**TASK ITEM A**
In the article on Egypt's coup, who is lobbying the White House and the US Defense Department to keep military aid flowing to Egypt?
___ TEXT PASSAGE
Call it a coup or not, but Egypt now has Mubarakism without Mubarak. This is the last of a three part series. Read part one here.
The leftists are claiming that their support for the coup and their alliance with the Mubarakist comprador bourgeoisie are actually anti-imperialist in nature, and are rallying against the Western media for its current “Orientalist” coverage of their coup (as if the western media has ever been anything but Orientalist in its coverage of our part of the world at all times), which they deem hostile, and for Barack Obama’s possibly having to cut off military aid in keeping with US laws that prevent him from extending aid to coup leaders in the Third World (Carter and Reagan found a way around this in the 1970s and 1980s, when they subcontracted Israel to aid America’s anti-democracy allies in Central and South America and in Apartheid South Africa, and Obama will find a way too). At any rate, US military aid to Egypt for 2013 was already disbursed and the 2014 aid is not scheduled for a Congressional vote until the fall. Not to worry though, top Israeli diplomats are lobbying the White House and the US Defense Department to continue military aid to Egypt.
______
___ INPUT DATA
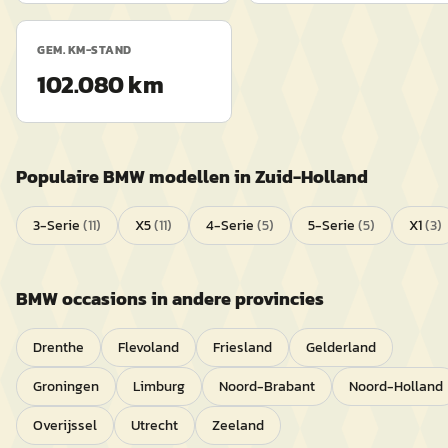
GEM. KM-STAND
102.080 km
Populaire
BMW
modellen in
Zuid-Holland
3-Serie
(
11
)
X5
(
11
)
4-Serie
(
5
)
5-Serie
(
5
)
X1
(
3
)
BMW
occasions in andere provincies
Drenthe
Flevoland
Friesland
Gelderland
Groningen
Limburg
Noord-Brabant
Noord-Holland
Overijssel
Utrecht
Zeeland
______
**TASK ITEM B**
Return every line of text read from the records, unchanged, leaving out the pictures.

**EXPECTED OUTPUT A**
Top Israeli diplomats.

**EXPECTED OUTPUT B**
GEM. KM-STAND
102.080 km
Populaire
BMW
modellen in
Zuid-Holland
3-Serie
(
11
)
X5
(
11
)
4-Serie
(
5
)
5-Serie
(
5
)
X1
(
3
)
BMW
occasions in andere provincies
Drenthe
Flevoland
Friesland
Gelderland
Groningen
Limburg
Noord-Brabant
Noord-Holland
Overijssel
Utrecht
Zeeland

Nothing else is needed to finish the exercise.